The relationships between heterogeneous foot complaints reported by those in our study further supports the previously identified need [33], for a targeted multi-disciplinary (MDT) approach to the care of many patients SLE. In a recent systematic review of MDT care in rheumatology [34], only one paper reviewed included patients with SLE, suggesting people with SLE may be a relatively-neglected group in the literature addressing MDT care, which may unfortunately also reflect a limitation on the part of the specialists who often care for this group of patients to fully utilise an MDT approach [35]. Furthermore, the indices of disease activity [36, 37] frequently used to assess disease ‘activity’ both in clinical practice and in trials of novel therapeutics, while correlating well with each other [38], do not specifically include foot complaints, yet foot complaints appear common in SLE [3, 4]. The independent nature of these categories may assist clinicians in targeting their history taking and examination of foot complaints in a complex disorder such as SLE. Novel ways of helping clinicians identify and categorise foot complaints could help engender a wider team approach and more precisely target therapy, both of which would benefit patients.

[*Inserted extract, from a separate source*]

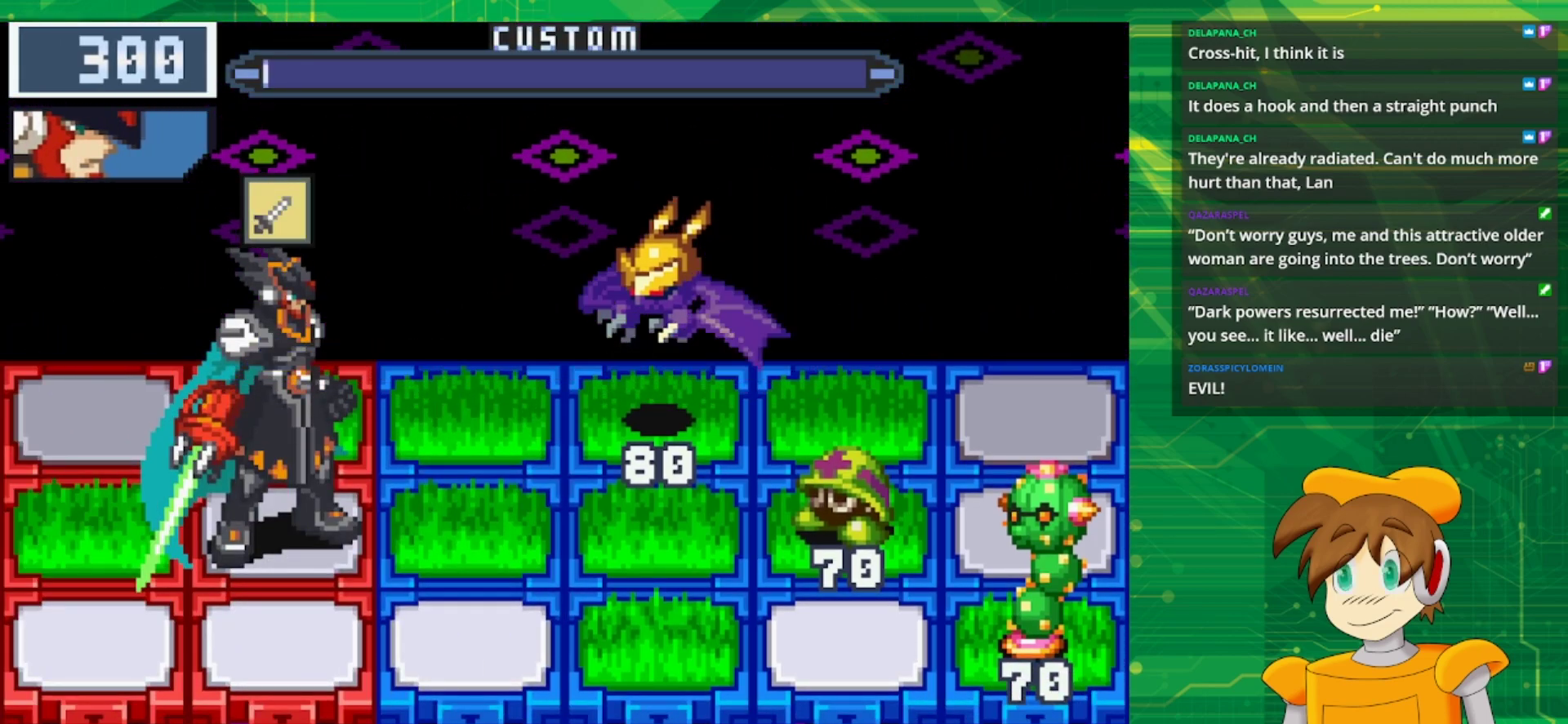
{"buttons": [], "events": [[17, "A", "up"], [83, "A", "down"], [217, "A", "up"]]}
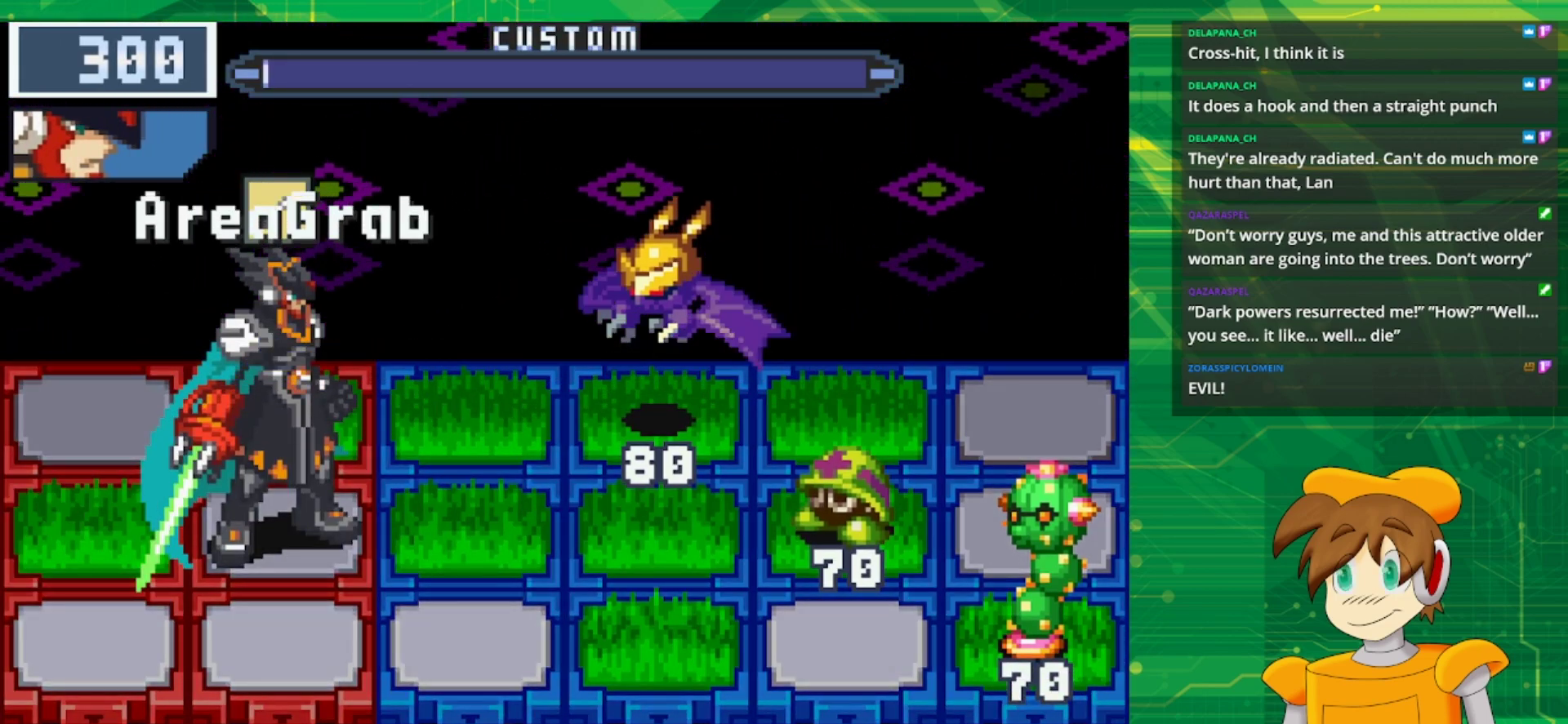
{"buttons": [], "events": []}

Our approach is subject to particular limitations. The response rate was relatively low, but nevertheless, represented a meaningful number of those with SLE. Our work was based on self-reported symptoms and self-report questionnaires are limited due to recall bias. However, high levels of agreement between self-reported foot complaints and clinical examination have been reported in rheumatoid arthritis [39]. Moreover, the literature frequently highlights differences between patient perception and impact of symptoms and clinical assessment/categorisation [40,41,42]. That said, while establishing a correlation between any two variables, this is not sufficient to establish a causal relationship. In particular the ‘foot pain’ category appears reflects a number of different pathologies including arthritis, aspects of vascular insufficiency and neuropathy; the latter two often presenting as foot/lower limb pain. Nevertheless this work is one of the first to consider categorisation of foot complaints in SLE. Given the complex and heterogeneous nature of an autoimmune disease such as SLE, the clinical presentations are typically diverse [2] and previous work suggests this is equally true of foot complaints seen in SLE [3, 4, 7]. Further clinical validation of our proposed models using objective clinical assessment would be warranted. Equally, refinements of our proposed model in larger SLE populations would further enhance the validity and transferability of our findings.

Conclusion

This work suggests three independent categories of foot complaints are reported by those with SLE.